C’è poi il caso di Ventotene, dove nel 2010 hanno perso la vita due ragazze di 14 anni, proprio in seguito al distaccamento di un costone di roccia, che avrebbe dovuto essere messa in sicurezza. Qui è stato aperto solo un cantiere su sei. Per gli altri si aspetta ancora di vedere i progetti preliminari.

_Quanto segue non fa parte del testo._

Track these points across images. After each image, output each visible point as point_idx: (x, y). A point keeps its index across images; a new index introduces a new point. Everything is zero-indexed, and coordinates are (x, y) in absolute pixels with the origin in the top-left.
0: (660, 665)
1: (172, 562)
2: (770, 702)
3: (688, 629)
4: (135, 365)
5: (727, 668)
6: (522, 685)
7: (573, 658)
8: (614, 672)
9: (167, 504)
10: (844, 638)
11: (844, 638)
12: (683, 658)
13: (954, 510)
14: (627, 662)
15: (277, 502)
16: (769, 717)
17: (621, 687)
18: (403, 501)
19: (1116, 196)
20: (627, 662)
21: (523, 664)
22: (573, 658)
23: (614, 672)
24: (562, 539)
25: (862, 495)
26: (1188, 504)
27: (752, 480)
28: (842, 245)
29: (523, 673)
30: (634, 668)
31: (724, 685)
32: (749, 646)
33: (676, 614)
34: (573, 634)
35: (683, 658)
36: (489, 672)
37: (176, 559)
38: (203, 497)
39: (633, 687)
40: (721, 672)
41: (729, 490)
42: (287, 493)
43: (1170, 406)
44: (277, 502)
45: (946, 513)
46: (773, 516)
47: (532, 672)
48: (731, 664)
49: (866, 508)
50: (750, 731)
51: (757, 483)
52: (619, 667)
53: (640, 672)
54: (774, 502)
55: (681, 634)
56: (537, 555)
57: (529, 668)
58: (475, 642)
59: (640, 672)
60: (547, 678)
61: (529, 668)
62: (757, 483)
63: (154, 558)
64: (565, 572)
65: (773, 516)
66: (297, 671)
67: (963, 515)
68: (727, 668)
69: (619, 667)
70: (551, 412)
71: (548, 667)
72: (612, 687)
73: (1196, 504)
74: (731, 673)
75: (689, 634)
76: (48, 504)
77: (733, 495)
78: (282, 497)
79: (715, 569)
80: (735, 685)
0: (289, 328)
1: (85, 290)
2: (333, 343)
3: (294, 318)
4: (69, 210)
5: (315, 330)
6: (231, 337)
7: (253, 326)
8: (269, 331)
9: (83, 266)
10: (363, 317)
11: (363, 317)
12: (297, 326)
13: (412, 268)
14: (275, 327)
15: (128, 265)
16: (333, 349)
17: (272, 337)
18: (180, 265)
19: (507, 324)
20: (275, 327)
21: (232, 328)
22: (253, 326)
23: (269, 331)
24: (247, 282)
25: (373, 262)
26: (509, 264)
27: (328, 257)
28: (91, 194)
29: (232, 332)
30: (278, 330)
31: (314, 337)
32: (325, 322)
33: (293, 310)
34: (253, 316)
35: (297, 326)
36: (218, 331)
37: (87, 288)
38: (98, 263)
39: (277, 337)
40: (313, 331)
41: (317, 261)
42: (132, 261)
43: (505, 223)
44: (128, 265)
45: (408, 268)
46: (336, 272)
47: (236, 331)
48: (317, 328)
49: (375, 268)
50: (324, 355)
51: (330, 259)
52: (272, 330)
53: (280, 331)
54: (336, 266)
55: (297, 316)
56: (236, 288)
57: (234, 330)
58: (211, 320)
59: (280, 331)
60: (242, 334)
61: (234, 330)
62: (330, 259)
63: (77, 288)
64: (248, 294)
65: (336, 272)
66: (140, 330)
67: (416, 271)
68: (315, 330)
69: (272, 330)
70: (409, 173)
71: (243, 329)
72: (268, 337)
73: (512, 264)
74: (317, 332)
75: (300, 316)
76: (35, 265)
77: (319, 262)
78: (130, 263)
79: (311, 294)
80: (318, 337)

Il caso di Civita di Bagnoregio
Non poteva mancare nell’elenco degli interventi di messa in sicurezza Civita di Bagnoregio, in provincia di Viterbo, conosciuta anche come la “città che muore”. Il piccolo borgo è raggiungibile solo attraverso un ponte pedonale in cemento armato costruito alla fine degli anni ’60 del ‘900. E proprio qui si sta lavorando per la messa in sicurezza. Il progetto originario per un valore di 2 milioni di euro interessava solo una parte della passerella di accesso alla cittadina. In seguito l’intervento è stato ampliato e i lavori ora sono in corso. Anche in questo caso i tempi si sono allungati proprio in seguito alla rimodulazione del progetto che non era stato considerato sufficiente a risolvere il problema della messa in sicurezza.

La collina dei Parioli
Tempi lunghissimi anche per uno degli interventi più importanti che riguardano Roma, il consolidamento della collina dei Parioli, un lavoro che vale quasi 5 milioni di euro di fondi pubblici. In questo caso  i passaggi di approvazione del progetto esecutivo sono stati più lunghi. Nell’area, infatti, si trovano le Catacombe di San Valentino, che appartengono come competenza alla Sopraintendenza Archeologica del Vaticano. “Abbiamo dovuto coinvolgere l’organismo extraterritoriale  – spiega il Commissario Santoro – che ha voluto seguire, passo dopo passo, tutte le fasi di elaborazione e approvazione del progetto preliminare”. Ora finalmente la gara è partita, ma ci vorranno mesi e mesi prima che venga dato in appalto il lavoro e possa aprire il cantiere.

Lo scandalo Fiumicino
Fino a poco tempo fa sulle cartine che riguardavano il centro abitato di Fiumicino si vedeva spalmato un bel colore rosso fuoco, che voleva dire richio di morte e impossibilità a costruire. A parte l’incongruenza che quel rosso veniva spalmato su un territorio già costruito quasi in toto, restava da risolvere il èproblema del cosiddetto “erischio esondazione”. L’Autorità di bacino del Tevere già da anni ha dato le sue prescrizioni, in parte accolte dall’Autorità portale che ha innalzato gli argini del Porto Canale così di sdoganare parte dell’Isola Sacra, che infatti sulle cartine ora è “verde”. Resta però il problema sull’altro versante del Fiume Tevere, e su questo nessuno si è mai mosso. Tanti progetti, ipotesi di strada argine spostata sulle cartine, promesse di soluzione e minacce di delocalizzazione. Tutte parole. Ad oggi il rischio esondazione ancora esiste, così come esistono le case. E in tutto ciò Fiumicino è forse l’unico comune costiero ad alto rischio non inserito nel programma di interventi regionale. Un paradosso nel paradosso dell’immobilismo.